> [SOURCE PASSAGE]:
++++++++

More than 1,000 unreleased recordings of lectures by
L. Ron Hubbard and
reams of corresponding writings have been unveiled in the
culmination of a 25-year project to locate, restore and transcribe
lost pieces of the Scientology founder's work.
Though sure to be derided by the church's many critics, its
followers say the materials amount to an opportunity to deepen
understanding of the religion and to release the last known
unpublished Hubbard works dealing with Scientology and
Dianetics.
"It would be like discovering that Buddha, unbeknownst to
anybody, had sat down and wrote down the entirety of his
discoveries and it could be verified that he wrote it," said
Tommy Davis,
the church's top spokesman.

++++++++

> [ACTIVITY LIST]:
(a) Answer these questions using the Hubbard recordings article:
(i) How many unreleased lecture recordings were unveiled?
(ii) How many years did the project to locate, restore and transcribe the work last?
(iii) What position does Tommy Davis hold in the church?
(b) Translate this sentence from the Hubbard recordings article into Spanish: "More than 1,000 unreleased recordings of lectures by L. Ron Hubbard and reams of corresponding writings have been unveiled in the culmination of a 25-year project to locate, restore and transcribe lost pieces of the Scientology founder's work."
(c) Shorten the paragraph of the Hubbard recordings article that begins "Though sure to be derided", keeping its main facts.

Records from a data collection

++++++++

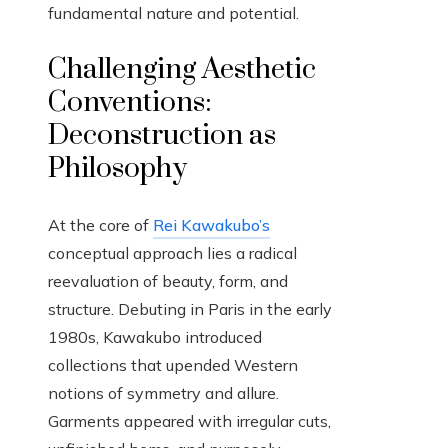
fundamental nature and potential.
Challenging Aesthetic
Conventions:
Deconstruction as
Philosophy
At the core of
Rei Kawakubo’s
conceptual approach lies a radical
reevaluation of beauty, form, and
structure. Debuting in Paris in the early
1980s, Kawakubo introduced
collections that upended Western
notions of symmetry and allure.
Garments appeared with irregular cuts,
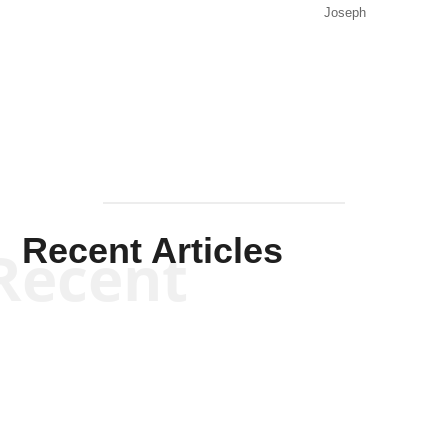
Joseph
Solis-
Mullen
Recent Articles
Recent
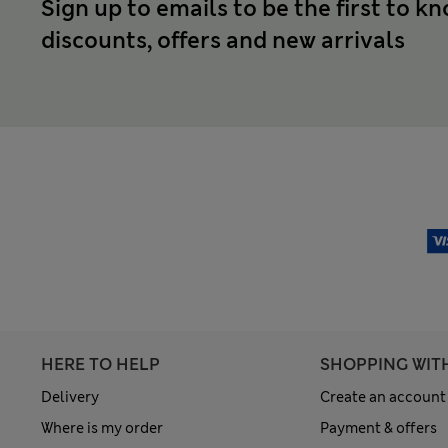
Sign up to emails to be the first to k
discounts, offers and new arrivals
HERE TO HELP
SHOPPING WIT
Delivery
Create an account
Where is my order
Payment & offers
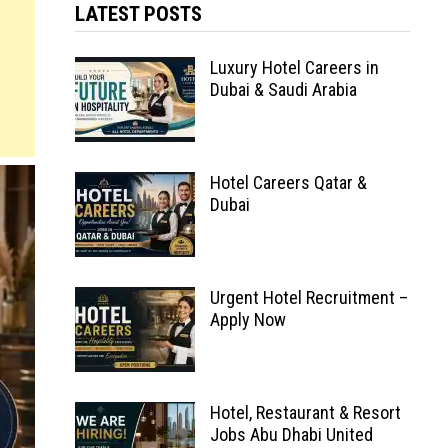
LATEST POSTS
Luxury Hotel Careers in
Dubai & Saudi Arabia
Hotel Careers Qatar &
Dubai
Urgent Hotel Recruitment –
Apply Now
Hotel, Restaurant & Resort
Jobs Abu Dhabi United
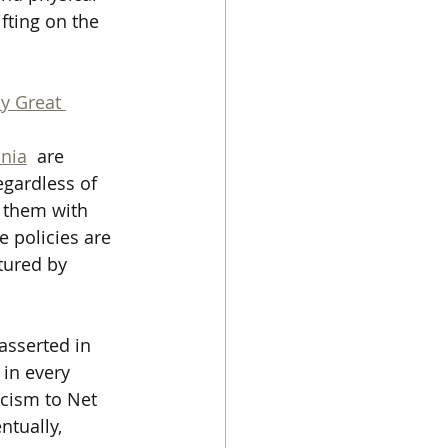
fting on the 
y Great 
nia
  are 
egardless of 
d them with 
e policies are 
tured by 
asserted in 
 in every 
acism to Net 
ntually, 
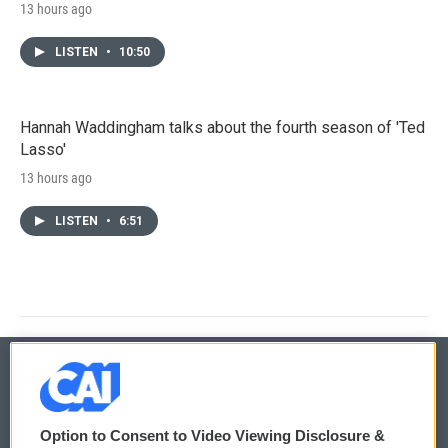
13 hours ago
LISTEN
•
10:50
Hannah Waddingham talks about the fourth season of 'Ted
Lasso'
13 hours ago
LISTEN
•
6:51
© 2026
Option to Consent to Video Viewing Disclosure &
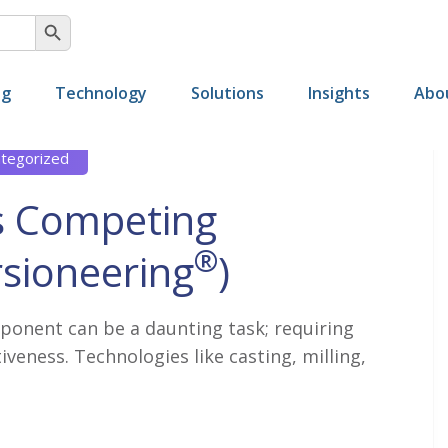
SEARCH BUTTON
ng
Technology
Solutions
Insights
Abo
tegorized
s Competing
®
sioneering
)
ponent can be a daunting task; requiring
iveness. Technologies like casting, milling,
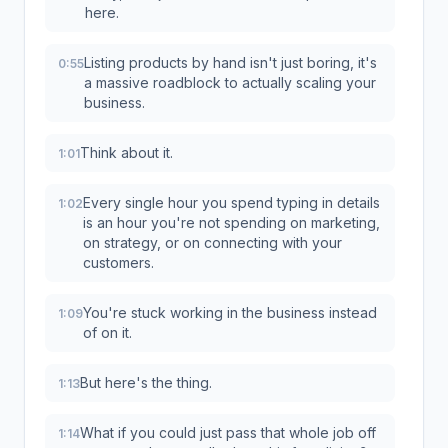
here.
Listing products by hand isn't just boring, it's
0:55
a massive roadblock to actually scaling your
business.
Think about it.
1:01
Every single hour you spend typing in details
1:02
is an hour you're not spending on marketing,
on strategy, or on connecting with your
customers.
You're stuck working in the business instead
1:09
of on it.
But here's the thing.
1:13
What if you could just pass that whole job off
1:14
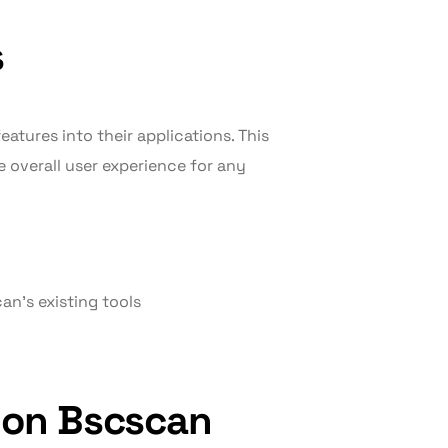
s
eatures into their applications. This
 overall user experience for any
an’s existing tools
 on Bscscan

++++++++

> [RESPONSES BY TASK]:
(a)
(i) More than 1,000
(ii) 25 years
(iii) He is the church's top spokesman.

(b) Más de 1.000 grabaciones inéditas de conferencias de L. Ron Hubbard y montones de escritos correspondientes han sido dadas a conocer como culminación de un proyecto de 25 años para localizar, restaurar y transcribir partes perdidas de la obra del fundador de la Cienciología.

(c) The church's many critics will likely deride the materials. Followers, however, see a chance to deepen understanding of the religion and to release the last known unpublished Hubbard works on Scientology and Dianetics.